Opinion

Shirley Sherrod Can't End Racism Alone: Opinion

 

Blame right-wing blogger Andrew Breitbart. Blame the Fox News Channel, Bill O'Reilly and Sean Hannity. Blame the NAACP, Agriculture Secretary Tom Vilsack and Obama. Or take this as an opportunity to heal our nation's oldest wound: racism.

After a doctored tape tarnished Shirley Sherrod's life work and credibility and got her fired, even the president reached out to Sherrod. The former Agriculture Department employee was still weighing her options Friday morning.

Shirley-Sherrod
Shirley Sherrod

After several days of drama, the upshot: Racists are delusional psychos who should be institutionalized or at least fired; journalism without fact-checking is just fiction; fat cats look just as awkward eating crow as everyone; and this is the rebirth of the age of the Crucible, ruled by gossip, suspicion and snap judgments.

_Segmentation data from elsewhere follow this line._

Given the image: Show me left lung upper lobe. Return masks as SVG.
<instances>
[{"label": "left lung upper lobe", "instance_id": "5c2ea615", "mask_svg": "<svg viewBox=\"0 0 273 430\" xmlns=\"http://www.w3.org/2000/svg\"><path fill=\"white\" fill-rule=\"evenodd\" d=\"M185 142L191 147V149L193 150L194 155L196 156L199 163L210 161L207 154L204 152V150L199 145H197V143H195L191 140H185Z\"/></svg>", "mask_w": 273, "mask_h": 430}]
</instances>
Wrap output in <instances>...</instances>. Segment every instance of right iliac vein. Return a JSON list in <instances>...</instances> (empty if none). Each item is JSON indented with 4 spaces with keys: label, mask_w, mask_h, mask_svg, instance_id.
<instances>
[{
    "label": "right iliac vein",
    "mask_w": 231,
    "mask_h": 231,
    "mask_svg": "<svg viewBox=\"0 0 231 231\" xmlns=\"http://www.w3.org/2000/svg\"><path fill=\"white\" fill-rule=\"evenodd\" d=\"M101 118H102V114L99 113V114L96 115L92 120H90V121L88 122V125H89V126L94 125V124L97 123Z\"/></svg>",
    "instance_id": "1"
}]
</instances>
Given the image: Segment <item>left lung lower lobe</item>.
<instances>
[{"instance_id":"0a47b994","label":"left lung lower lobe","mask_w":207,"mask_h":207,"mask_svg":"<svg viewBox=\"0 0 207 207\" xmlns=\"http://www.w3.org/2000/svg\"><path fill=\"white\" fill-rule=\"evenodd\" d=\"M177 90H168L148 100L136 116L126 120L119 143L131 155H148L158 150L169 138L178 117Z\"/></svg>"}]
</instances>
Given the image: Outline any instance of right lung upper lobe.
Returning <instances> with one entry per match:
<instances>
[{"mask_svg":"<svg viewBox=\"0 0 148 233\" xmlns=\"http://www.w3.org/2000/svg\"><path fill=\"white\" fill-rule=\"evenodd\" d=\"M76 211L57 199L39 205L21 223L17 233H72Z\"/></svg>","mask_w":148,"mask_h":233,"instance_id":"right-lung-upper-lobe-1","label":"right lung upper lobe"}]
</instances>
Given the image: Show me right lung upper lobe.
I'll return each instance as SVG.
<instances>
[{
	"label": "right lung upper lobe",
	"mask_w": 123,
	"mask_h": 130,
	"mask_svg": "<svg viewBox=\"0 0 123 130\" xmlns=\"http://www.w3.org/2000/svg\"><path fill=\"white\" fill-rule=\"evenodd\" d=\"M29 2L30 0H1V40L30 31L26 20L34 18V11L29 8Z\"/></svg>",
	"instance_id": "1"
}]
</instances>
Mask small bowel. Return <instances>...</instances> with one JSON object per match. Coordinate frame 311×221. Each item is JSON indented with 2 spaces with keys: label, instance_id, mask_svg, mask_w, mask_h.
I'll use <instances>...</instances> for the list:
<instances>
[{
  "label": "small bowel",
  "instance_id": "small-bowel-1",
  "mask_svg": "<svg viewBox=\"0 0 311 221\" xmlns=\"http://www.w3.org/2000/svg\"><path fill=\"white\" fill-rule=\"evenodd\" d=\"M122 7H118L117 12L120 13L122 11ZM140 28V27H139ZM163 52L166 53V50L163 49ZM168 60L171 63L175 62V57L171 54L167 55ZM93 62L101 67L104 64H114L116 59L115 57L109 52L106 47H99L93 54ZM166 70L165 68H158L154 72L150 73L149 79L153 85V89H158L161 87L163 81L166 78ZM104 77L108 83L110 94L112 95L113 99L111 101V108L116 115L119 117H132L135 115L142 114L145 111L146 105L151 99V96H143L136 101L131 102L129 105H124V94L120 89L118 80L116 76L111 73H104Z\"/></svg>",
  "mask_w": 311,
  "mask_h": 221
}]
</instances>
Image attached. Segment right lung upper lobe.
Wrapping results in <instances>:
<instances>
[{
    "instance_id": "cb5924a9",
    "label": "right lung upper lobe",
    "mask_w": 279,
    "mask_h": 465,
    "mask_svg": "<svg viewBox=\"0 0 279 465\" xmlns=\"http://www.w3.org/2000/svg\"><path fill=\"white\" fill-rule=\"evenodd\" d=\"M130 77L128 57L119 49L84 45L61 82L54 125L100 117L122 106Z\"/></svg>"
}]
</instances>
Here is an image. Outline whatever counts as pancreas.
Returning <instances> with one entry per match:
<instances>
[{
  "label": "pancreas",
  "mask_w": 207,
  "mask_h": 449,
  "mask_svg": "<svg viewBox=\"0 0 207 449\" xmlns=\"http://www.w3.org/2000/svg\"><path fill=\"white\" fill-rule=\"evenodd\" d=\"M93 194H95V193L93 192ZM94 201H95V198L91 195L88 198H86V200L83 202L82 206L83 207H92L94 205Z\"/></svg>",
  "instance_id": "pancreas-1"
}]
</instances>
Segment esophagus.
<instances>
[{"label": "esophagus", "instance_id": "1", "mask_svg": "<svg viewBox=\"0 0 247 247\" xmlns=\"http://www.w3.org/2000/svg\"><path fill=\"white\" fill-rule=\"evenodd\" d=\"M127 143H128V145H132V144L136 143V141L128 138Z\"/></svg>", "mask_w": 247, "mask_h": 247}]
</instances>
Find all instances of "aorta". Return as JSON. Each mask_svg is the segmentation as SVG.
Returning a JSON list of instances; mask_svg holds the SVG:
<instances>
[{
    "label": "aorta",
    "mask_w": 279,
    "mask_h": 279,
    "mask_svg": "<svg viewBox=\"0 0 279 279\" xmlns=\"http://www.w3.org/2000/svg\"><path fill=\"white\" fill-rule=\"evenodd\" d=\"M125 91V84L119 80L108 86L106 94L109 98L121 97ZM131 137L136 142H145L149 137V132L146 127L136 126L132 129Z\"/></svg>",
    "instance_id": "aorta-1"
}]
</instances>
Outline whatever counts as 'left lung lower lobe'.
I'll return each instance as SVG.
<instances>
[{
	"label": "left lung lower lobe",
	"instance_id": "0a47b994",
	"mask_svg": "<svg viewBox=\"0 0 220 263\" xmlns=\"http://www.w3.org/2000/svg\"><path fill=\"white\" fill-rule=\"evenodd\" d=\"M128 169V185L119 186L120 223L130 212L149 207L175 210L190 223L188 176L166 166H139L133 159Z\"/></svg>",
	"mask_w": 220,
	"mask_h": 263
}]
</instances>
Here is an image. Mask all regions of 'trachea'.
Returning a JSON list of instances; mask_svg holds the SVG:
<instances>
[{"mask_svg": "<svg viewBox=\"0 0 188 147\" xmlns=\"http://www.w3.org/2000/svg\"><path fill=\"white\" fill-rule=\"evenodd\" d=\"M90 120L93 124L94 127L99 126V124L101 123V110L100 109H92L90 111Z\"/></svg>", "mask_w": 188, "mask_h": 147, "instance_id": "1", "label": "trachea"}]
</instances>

African-American Shirley Sherrod, whose father was allegedly murdered by white men in a hate crime that was never prosecuted, has devoted the bulk of her career to fighting racism. She initially pledged to help only poor African-American farmers, who have for decades allegedly been denied the same loans and grants offered their "white counterparts." (Mental note: When it comes to racism, "counterpart" is a counterproductive word in the healing process. But I digress.)

Sherrod told her personal growth story at an NAACP lecture, using language she knew would engage the crowd. As an employee of the USDA, Sherrod shared how she shook her racist views and teamed with white farmers Roger and Eloise Spooner to help them fight to keep their land. It was no longer about black and white, said Sherrod. It had become about poor people, regardless of race.

Breitbart posted on his site an edited clip from this lecture that, when taken out of context, made Sherrod appear racist. The story was picked up by Fox, and within days, the NAACP, O'Reilly, liberal and conservative bloggers and media pundits called for her ouster. Vilsack obliged; in a knee-jerk reaction, injustice was swiftly served.

Once the full 35-minute speech was reviewed, the villain became a hero. Sherrod's former boss Vilsack and White House spokesman Robert Gibbs offered their apologies. Vilsack, who had received a transcript of only a few minutes of the speech, admitted to making a snap decision and offered "the good woman" a new position at the USDA.